You can find detailed examples on each of these steps for a cloud-based deployment starting with the procedures in this section. You can do the same with a physical appliance by changing its role to resource and then adding it to a cluster as a resource and reconfiguring it as a DL-w in the user interface.
About Coordinating Mode Options
You use the set mode coordinate [dynamic | <1..x>]

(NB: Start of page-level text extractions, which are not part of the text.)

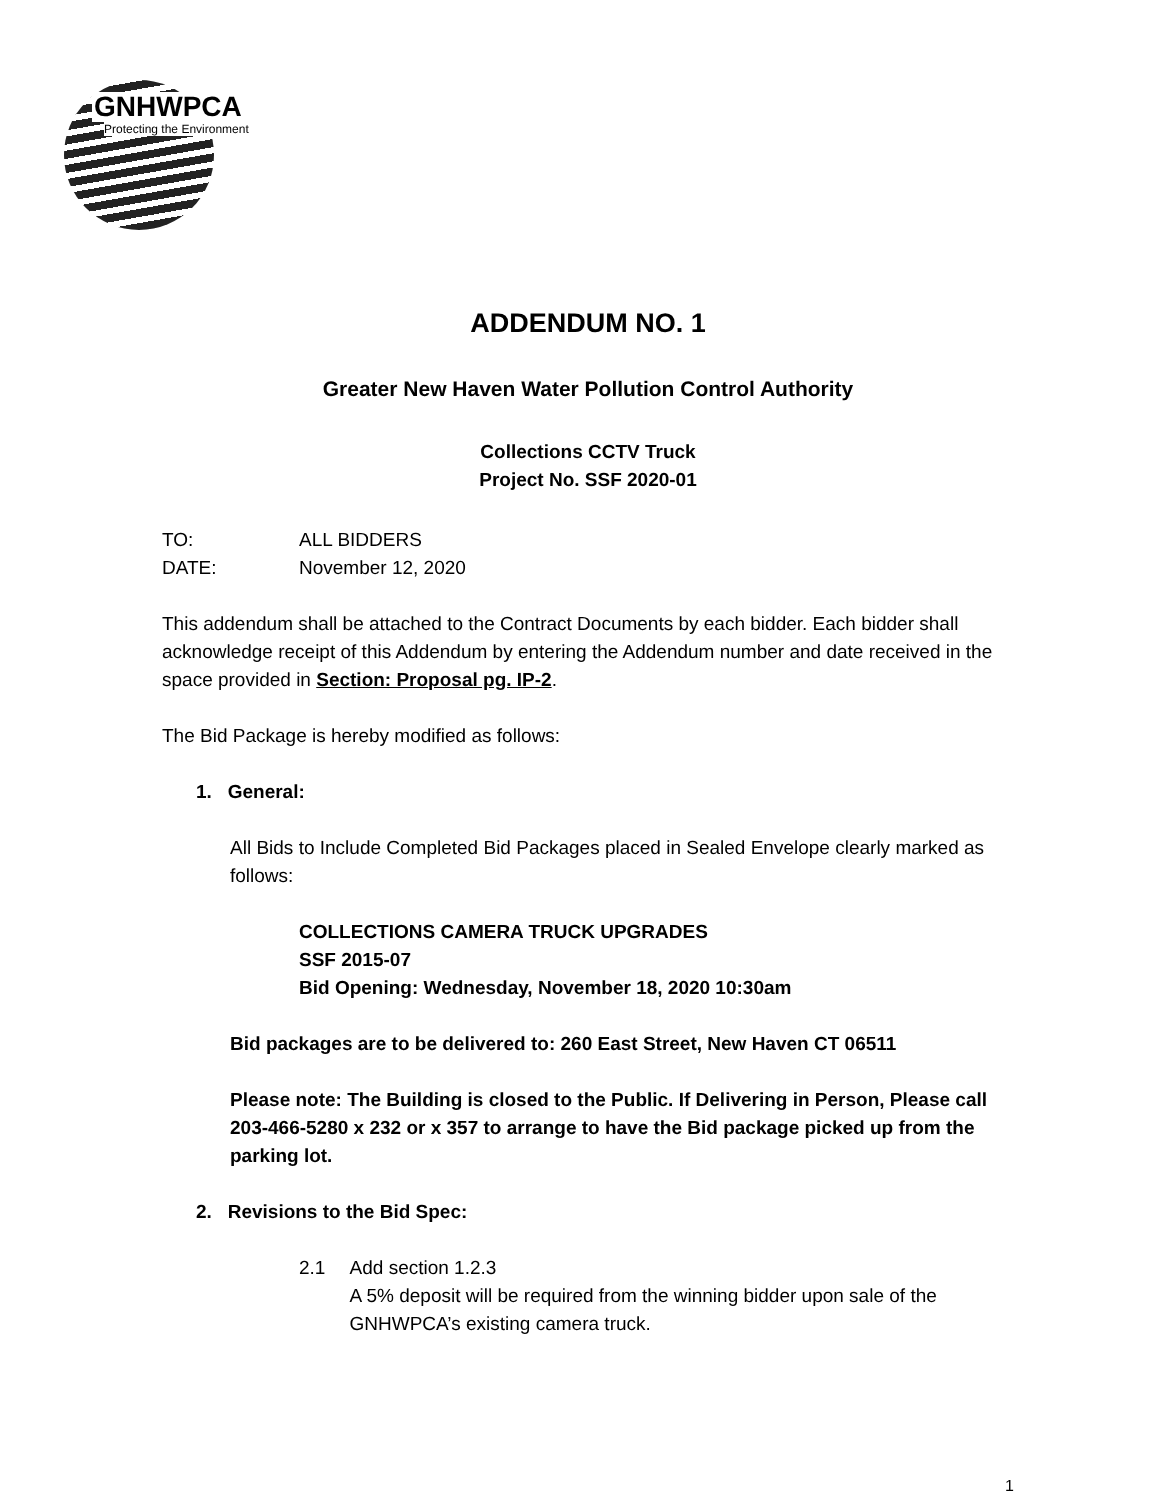GNHWPCA
Protecting the Environment
ADDENDUM NO. 1
Greater New Haven Water Pollution Control Authority
Collections CCTV Truck
Project No. SSF 2020-01
TO: ALL BIDDERS
DATE: November 12, 2020
This addendum shall be attached to the Contract Documents by each bidder. Each bidder shall acknowledge receipt of this Addendum by entering the Addendum number and date received in the space provided in Section: Proposal pg. IP-2.
The Bid Package is hereby modified as follows:
1. General:
All Bids to Include Completed Bid Packages placed in Sealed Envelope clearly marked as follows:
COLLECTIONS CAMERA TRUCK UPGRADES
SSF 2015-07
Bid Opening: Wednesday, November 18, 2020 10:30am
Bid packages are to be delivered to: 260 East Street, New Haven CT 06511
Please note: The Building is closed to the Public. If Delivering in Person, Please call 203-466-5280 x 232 or x 357 to arrange to have the Bid package picked up from the parking lot.
2. Revisions to the Bid Spec:
2.1 Add section 1.2.3
A 5% deposit will be required from the winning bidder upon sale of the GNHWPCA’s existing camera truck.
1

command on the DL-Master to enable the use of coordinating nodes in the cluster:
-
Dynamic – If you select this option, the system creates one Coordinating Node for every three data nodes in the cluster. If there are not sufficient nodes available for selection based on their provisioning, the system creates as many as it can up to the maximum of one for every three data nodes.
-
Integer <1..x> – If you state a specific number of Coordinating Nodes to create, the system attempts to create the number specified. If there are not sufficient nodes available for selection based on their provisioning, the system creates as many as it can up to the number specified.
Note the following:
-
The system always gives priority to creating data nodes. If a node is provisioned with sufficient resources to run as a data node, the DL-Master will not select it as a coordinating node even when
set mode coordinate
is enabled on the DL-Master. Re-provision the node with the resources listed in Provisioning a Data Lake Coordinating Node and try again. -
If you have added more coordinating node candidates to the cluster than are requested by the
set mode coordinate
option on the DL-Master, the excess DL-w candidates will be idle. For example, if you have added three DL Coordinating Code candidates to the cluster butset mode coordinate
is set to2
, one of the candidates will be idle.
Viewing Data Lake Coordinating Nodes in the User Interface
The System | Data Lake page lists Data Lake Coordinating Nodes in the following locations:
-
The Data Lake Configuration table includes a Running Coordinating Nodes column that indicates whether the Data Lake is running coordinating nodes.
-
You can click the entry for the Data Lake in the Node List column to see the actual nodes in the lake, including columns indicating whether each node is a candidate for Coordinating Node or is currently running as a Coordinating Node (see the illustration in Eligibility for Coordinating Node Status – The Details).